On one hand, SDN proposes to decouple the control plane from network devices and implement it as a logically centralized software controller running on a single or cluster of servers. An SDN controller has a global view of the network and can make traffic management decisions based on operator defined policies. On the other hand, NFV proposes to run network functions (NFs) such as firewalls, load balancers, intrusion detection systems, etc. on commodity servers as virtual network functions (VNFs) instead of the traditional model of deploying NFs using purpose-built and vertically integrated hardware middleboxes.

Objectives

The research focus of the proposed associate team is on network monitoring and service orchestration for softwarized networks.

  1. Network monitoring is fundamental to network management.

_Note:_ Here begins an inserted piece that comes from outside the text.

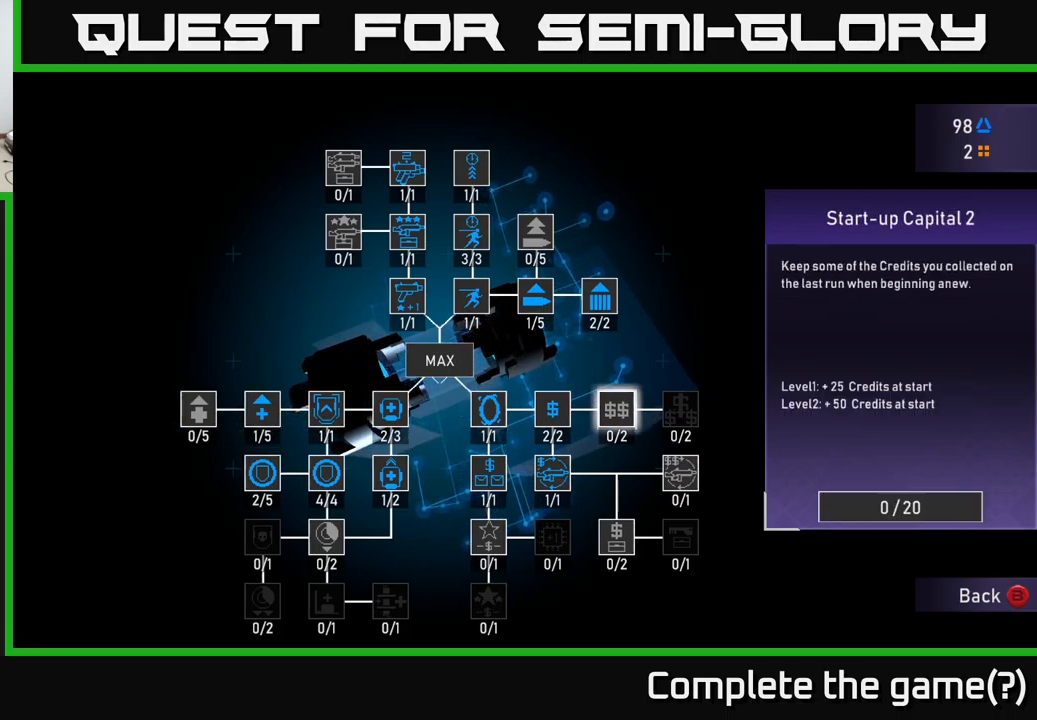
{"dt_ms": 500, "buttons": [], "left_stick": "center", "right_stick": "center", "events": [[17, "DPAD_UP", "down"], [117, "DPAD_UP", "up"], [234, "DPAD_LEFT", "down"], [317, "DPAD_LEFT", "up"]]}
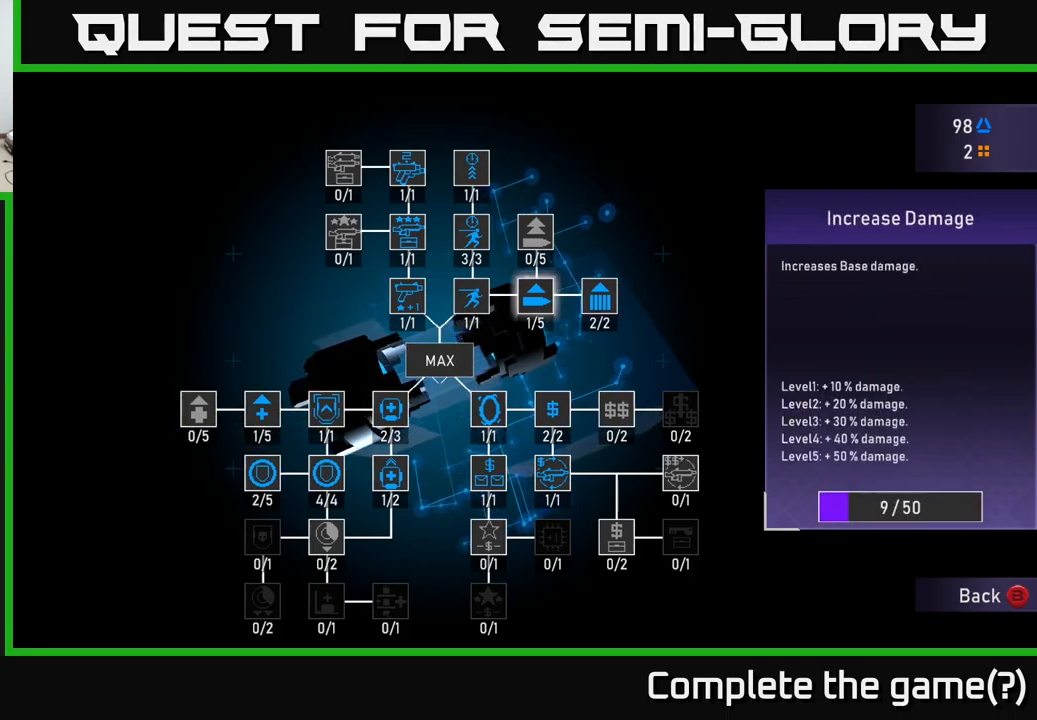
{"dt_ms": 501, "buttons": [], "left_stick": "center", "right_stick": "center", "events": []}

Network softwarization
    is creating opportunities for developing more effective monitoring solutions. For instance, the global network view available to SDN controllers facilitates the development of network monitoring applications that optimize monitoring frequencies and the placement of monitoring probes. In order to exploit the full potential of network softwarization, the way network infrastructures are monitored need to be revisited in order to provide: (i) probe customization to support a wide range of applications’ monitoring requirements; (ii) efficient algorithms for collecting diverse network data with minimal overhead; (iii) efficient storage of and analytics on large volumes of monitored data.
  2. For service orchestration, we plan to re-architect VNFs using a microservice software architecture. NFV allows the consolidation of multiple NFs on the same physical hardware. However, many packet processing tasks are common across VNFs such as packet parsing, encryption, decryption, payload inspection, etc. This leads to unnecessary processing overhead for executing these redundant functionalities when VNFs are chained to realize network services.